L’Ain tire la sonnette d’alarme sur l’accueil des mineurs non accompagnés

L’Ain tire la sonnette d’alarme sur l’accueil des mineurs non accompagnés
Photo d'illustration

Le Département explique aujourd’hui (mercredi) se heurter « à un phénomène de saturation des structures d’hébergement » suite à une arrivée massive liée aux récents mouvements migratoires.

Le Président de l’Ain, Jean Deguerry, a alerté la Préfète sur cette problématique afin de trouver des solutions. Le Département a notamment décidé de recourir à un de ses bâtiment normalement dédié à l’accueil de vacances des agents départementaux, qui accueille aujourd'hui près de 50 jeunes, et ouvrira également des places prochainement pour 2 mois sur un site de Jasseron. Il dénonce toutefois des « réticences locales […] fortes » pour l’accueil de ces mineurs. 

Les précisions du Département de l'Ain :

ACCUEIL DES MINEURS NON ACCOMPAGNÉS (MNA) - Le Département de l’Ain tire la sonnette d’alarme

Depuis 2013, dans le cadre de sa mission de protection de l’enfance, le Département a la responsabilité de l’accueil, l’évaluation, l’hébergement et la prise en charge des mineurs non accompagnés (MNA). Le mouvement migratoire, constaté notamment en Italie, provoque un afflux en France de mineurs africains isolés. Face à cette arrivée massive, le Département de l’Ain se heurte à un phénomène de saturation des structures d’hébergement. Ne pouvant plus assurer sa mission de protection de l’enfance dans de bonnes conditions, Jean Deguerry, Président du Département de l’Ain, tire la sonnette d’alarme. Il vient d’alerter Mme la Préfète sur les problématiques auxquelles le Département de l’Ain se trouve confronté face à l’afflux de MNA dans l’Ain.

MNA dans l’Ain : une croissance exponentielle

Comme de nombreux Départements, l’Ain connait une augmentation continue du flux de mineurs non accompagnés, arrivés sur le territoire aindinois soit directement, soit réorientés par la cellule nationale du ministère de la Justice*. Actuellement, le Département de l’Ain prend en charge 329 MNA dont 232 sont arrivés depuis le 1er janvier 2023 (142 arrivées directes et 90 réorientations par la cellule nationale). Les projections d’ici à la fin de l’année se situent aux alentours de 300 arrivées dans l’Ain, sachant qu’une nouvelle clé de répartition devrait être annoncée prochainement par le Gouvernement, ce qui fait craindre un nombre important de réorientations à venir compte tenu des nouveaux critères énoncés.

Le Département de l’Ain constate des évolutions dans les profils des jeunes accueillis avec un rajeunissement des jeunes à leur date d’arrivée et un public féminin de plus en plus nombreux qui nécessitent d’adapter les politiques d’accompagnement. A cela, s’ajoutent les évolutions de la loi Taquet qui, dans le cadre de son plan de lutte contre les sorties sèches de l’ASE, impose au Département de garantir une prise en charge jeune majeur à toute personne de moins de 21 ans n’ayant pas les conditions nécessaires pour subvenir à ses besoins. Ces éléments cumulés ont comme impacts directs un allongement de la durée moyenne d’accompagnement.

Entrées de données:

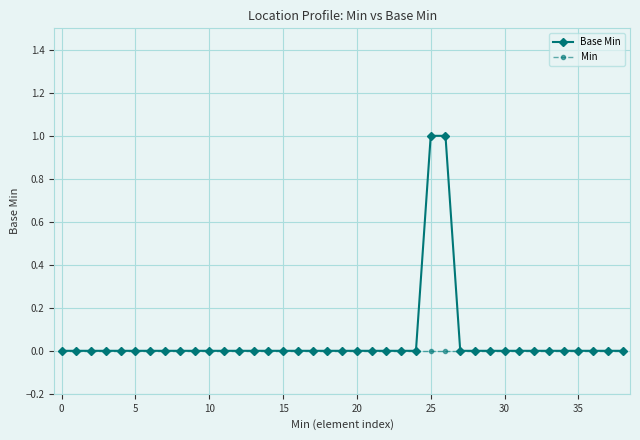

Rank the series by their maximum value, from highest to lowest.

Base Min, Min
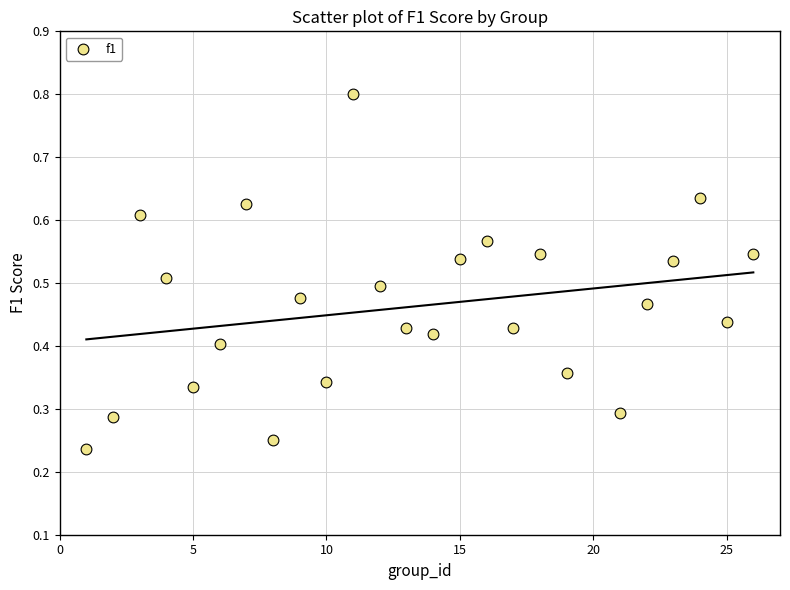

What is the range of X values (max minus min)?

25.0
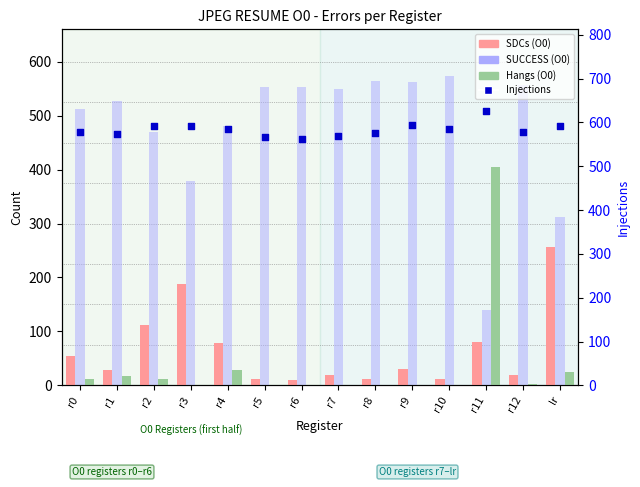

What is the total value across all series at r2?

1184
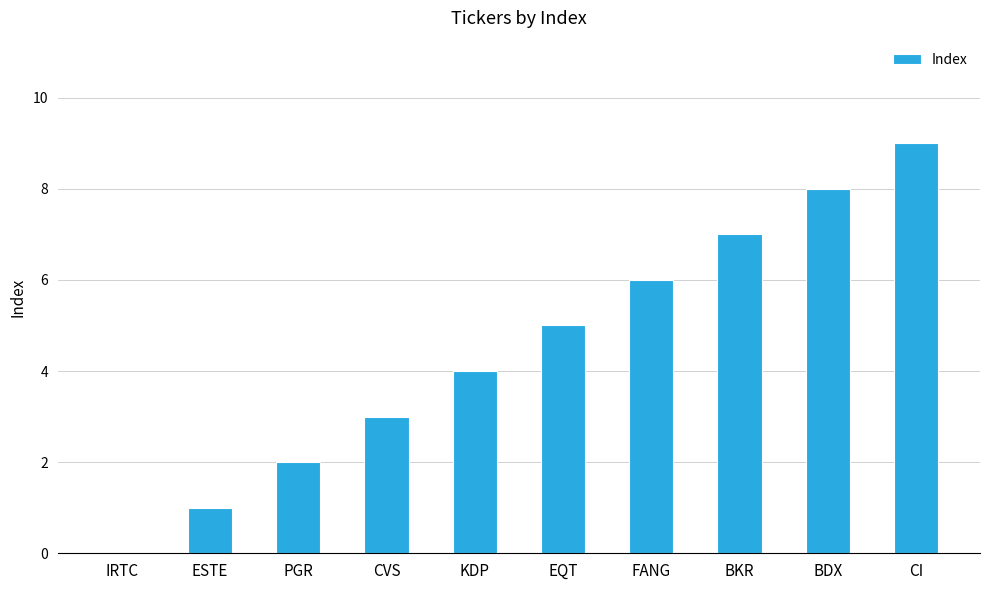

How many positive values are there?

9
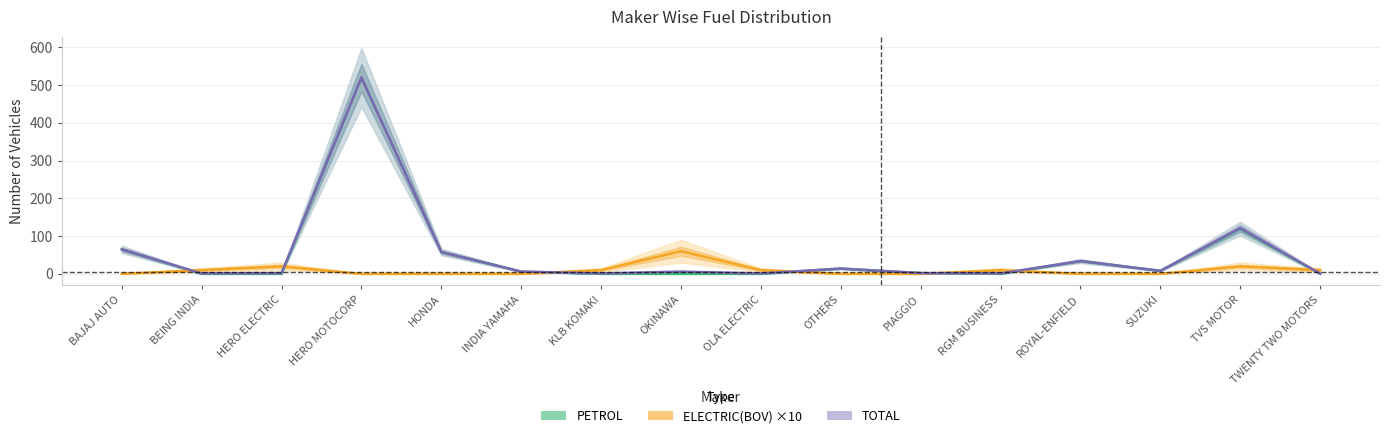

Between which two adjacent categories do ELECTRIC(BOV) ×10 and PETROL first intersect?

BAJAJ AUTO and BEING INDIA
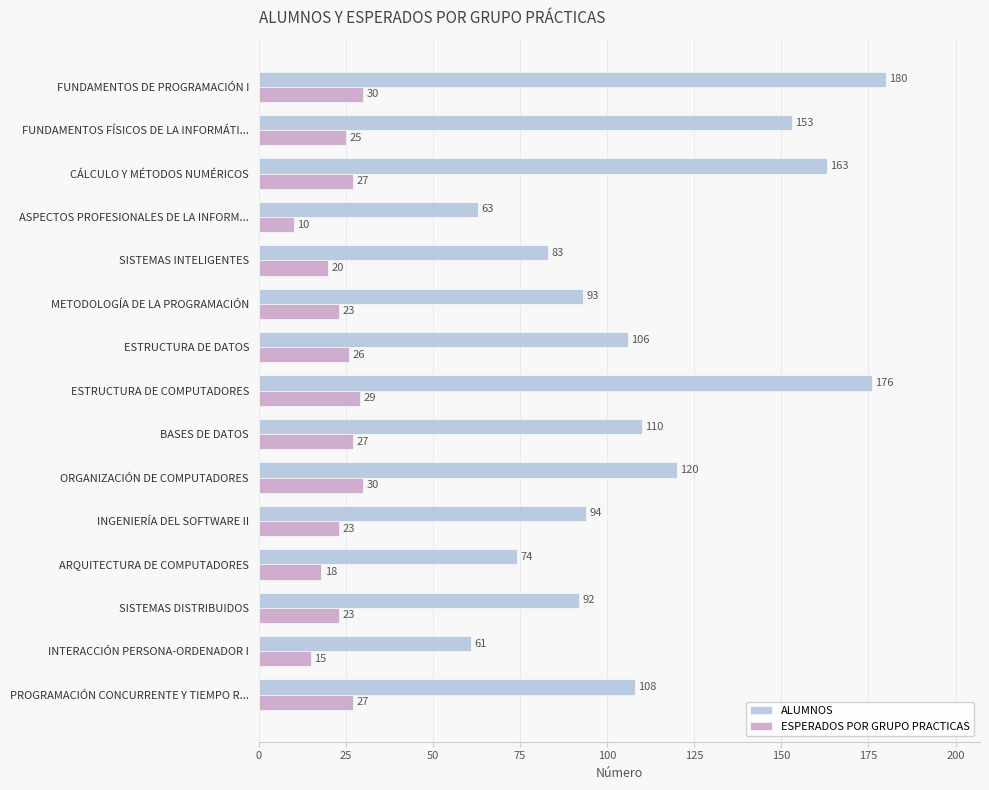

Count the number of data series in this chart.

2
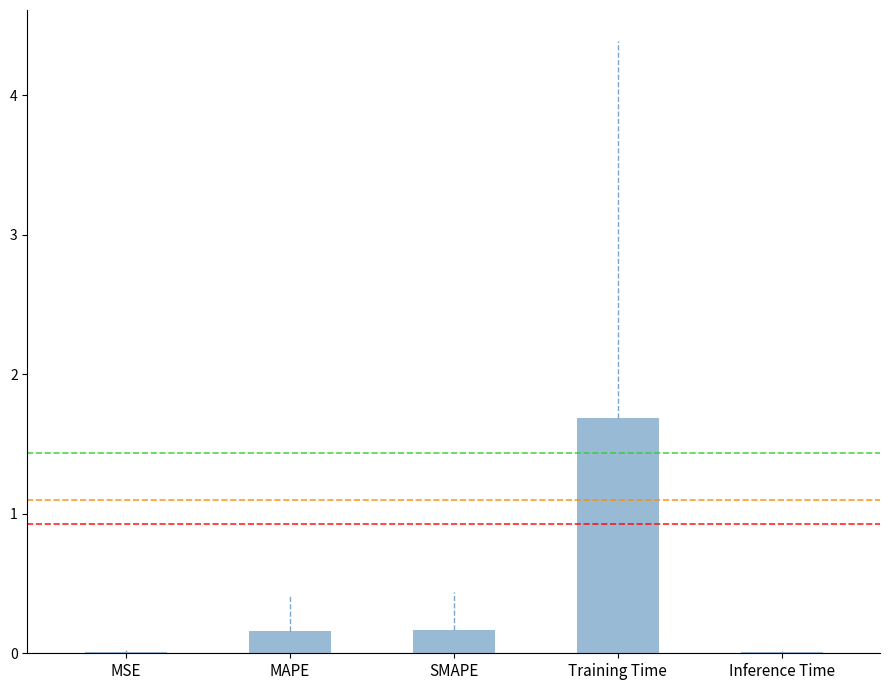

What is the average value?

0.4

Tâches à réaliser:
1: Répondez à ces questions sur l'article consacré à l'accueil des mineurs non accompagnés :
(a) Depuis quelle année le Département a-t-il la responsabilité de l'accueil des mineurs non accompagnés ?
(b) Combien de mineurs non accompagnés le Département de l'Ain prend-il actuellement en charge ?
(c) Selon la loi Taquet, à quelles personnes le Département doit-il garantir une prise en charge jeune majeur ?
2: Recopiez, dans les enregistrements, les lignes allant de celle qui contient « BAJAJ AUTO and BEING INDIA » jusqu'à la fin des enregistrements, ces deux bornes comprises. Laissez les images de côté.
Le texte et les enregistrements n'ont aucun lien entre eux.

Réponses fournies:
1:
(a) Depuis 2013.
(b) 329.
(c) Toute personne de moins de 21 ans n'ayant pas les conditions nécessaires pour subvenir à ses besoins.

2:
BAJAJ AUTO and BEING INDIA

Count the number of data series in this chart.

2

What is the average value?

0.4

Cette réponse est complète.